Print every line below exactly as written, but leave the pictures behind.

[INFORMATION SHOWN]

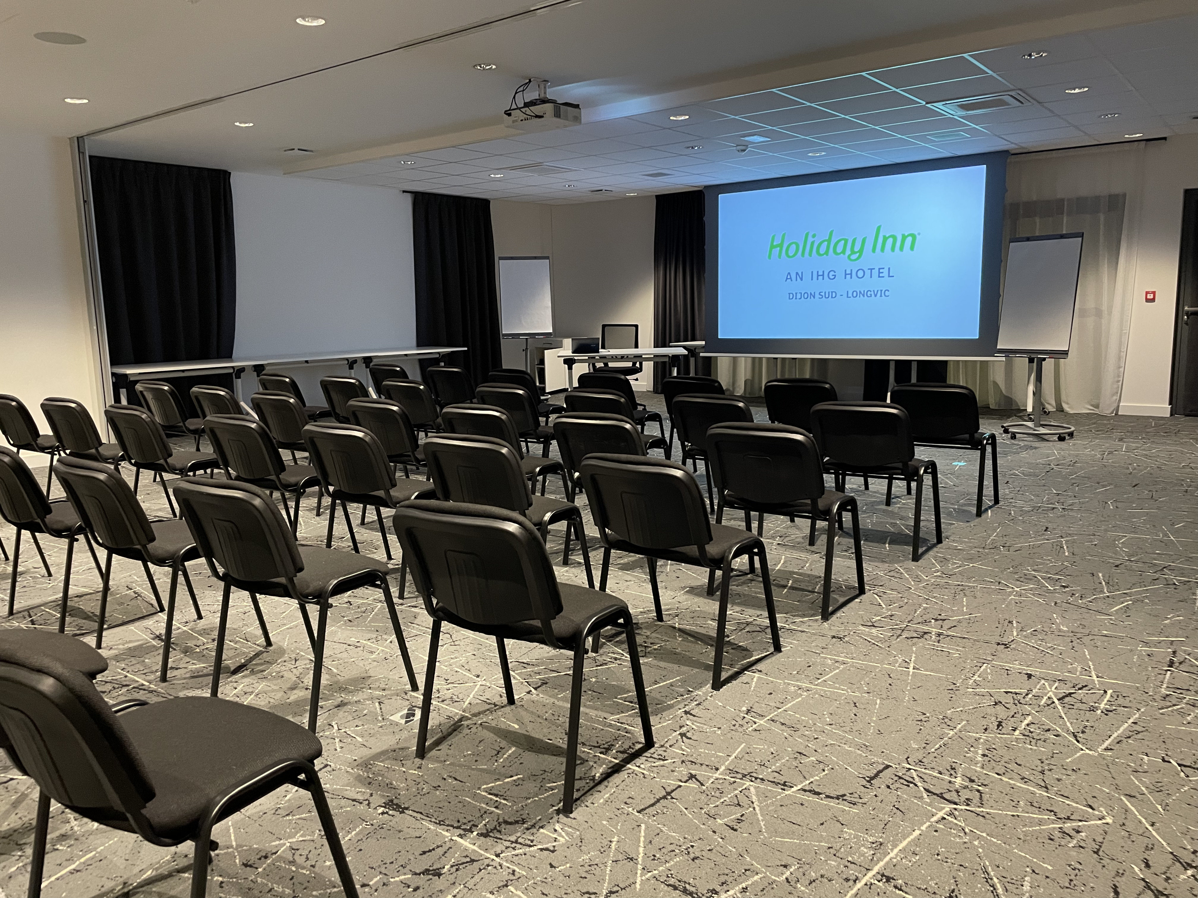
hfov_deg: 67.3
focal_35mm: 26
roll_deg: +1.5
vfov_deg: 53.1
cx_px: 599
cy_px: 449
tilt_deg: -9.4
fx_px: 900
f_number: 1.6
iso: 500
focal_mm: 4.2
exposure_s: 1/41
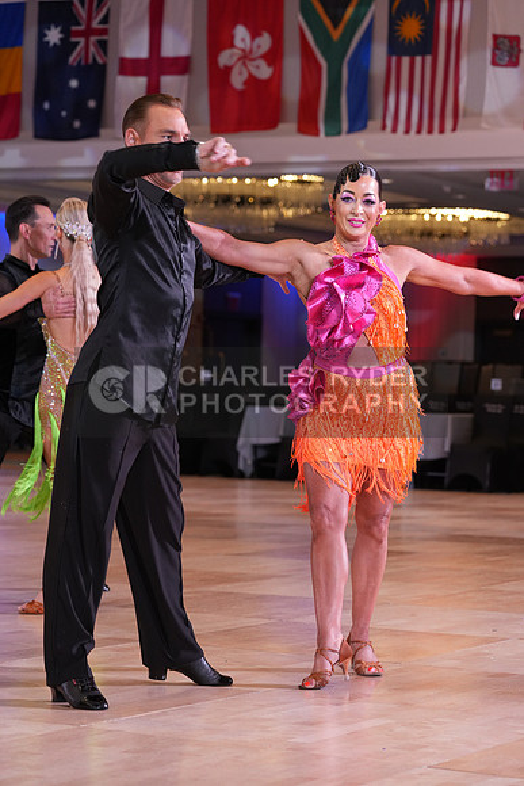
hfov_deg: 14.0
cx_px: 262
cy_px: 393
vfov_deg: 20.8
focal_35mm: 98
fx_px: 2138
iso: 1600
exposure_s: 1/200
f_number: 4.5
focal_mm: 98
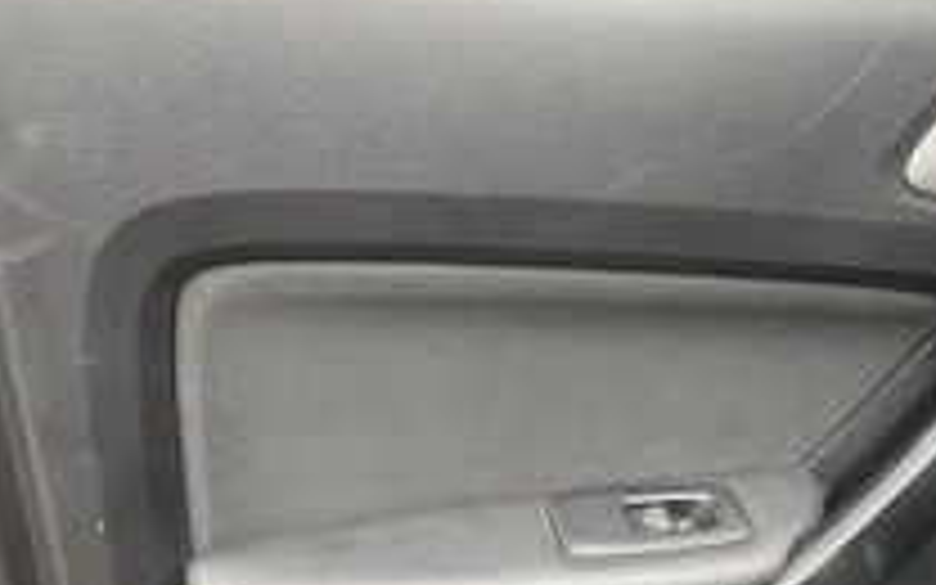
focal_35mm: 59
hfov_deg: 34.5
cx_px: 536
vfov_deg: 21.3
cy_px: 572
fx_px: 1505
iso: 64
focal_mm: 3
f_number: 1.8
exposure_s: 1/107
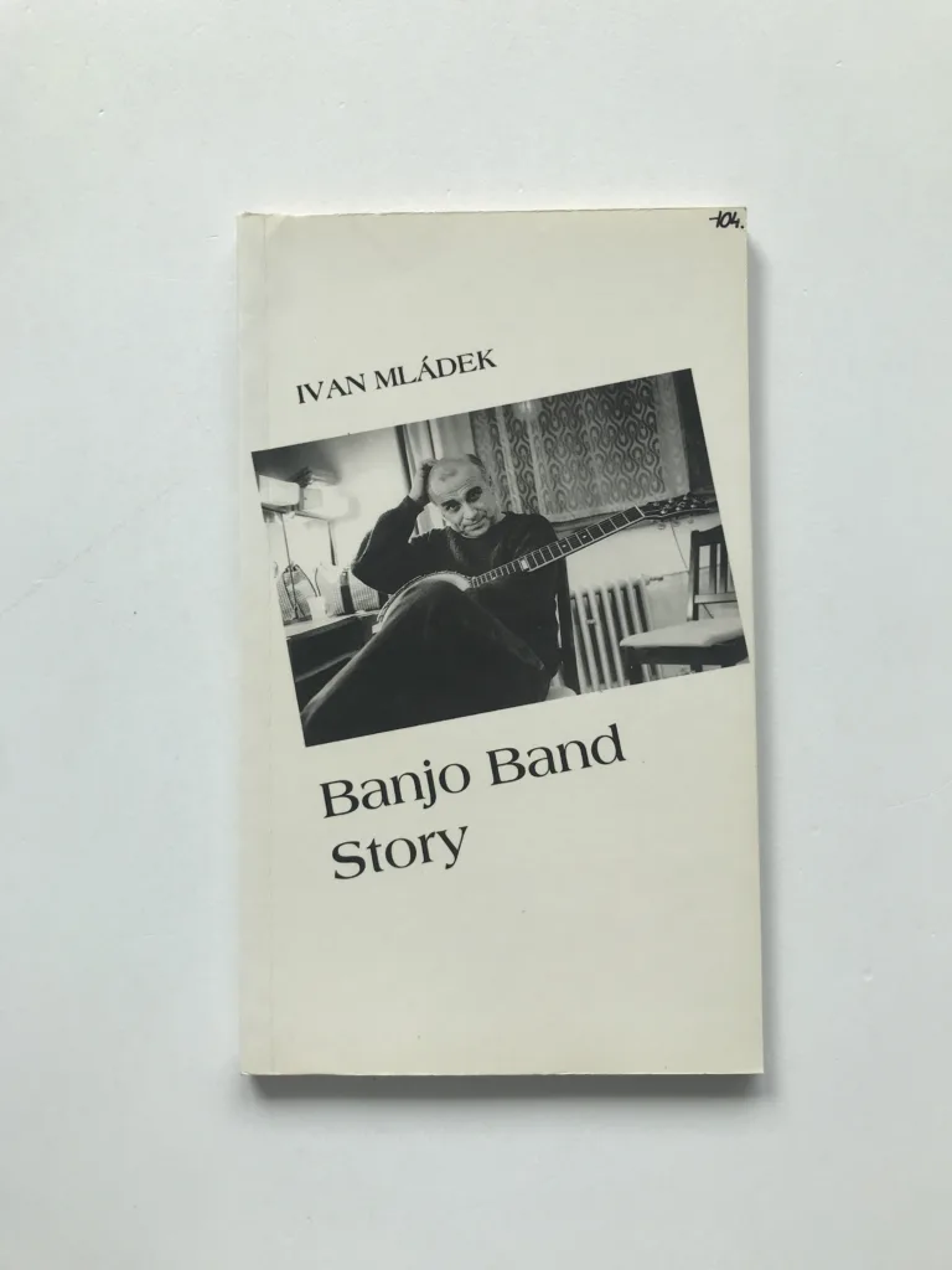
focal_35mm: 28
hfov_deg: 49.7
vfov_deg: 63.4
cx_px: 476
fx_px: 1027
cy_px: 635
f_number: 1.8
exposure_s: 1/416
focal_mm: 3.99
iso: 20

[/INFORMATION SHOWN]

- [RESPONSE]
hfov_deg: 67.3
focal_35mm: 26
roll_deg: +1.5
vfov_deg: 53.1
cx_px: 599
cy_px: 449
tilt_deg: -9.4
fx_px: 900
f_number: 1.6
iso: 500
focal_mm: 4.2
exposure_s: 1/41
hfov_deg: 14.0
cx_px: 262
cy_px: 393
vfov_deg: 20.8
focal_35mm: 98
fx_px: 2138
iso: 1600
exposure_s: 1/200
f_number: 4.5
focal_mm: 98
focal_35mm: 59
hfov_deg: 34.5
cx_px: 536
vfov_deg: 21.3
cy_px: 572
fx_px: 1505
iso: 64
focal_mm: 3
f_number: 1.8
exposure_s: 1/107
focal_35mm: 28
hfov_deg: 49.7
vfov_deg: 63.4
cx_px: 476
fx_px: 1027
cy_px: 635
f_number: 1.8
exposure_s: 1/416
focal_mm: 3.99
iso: 20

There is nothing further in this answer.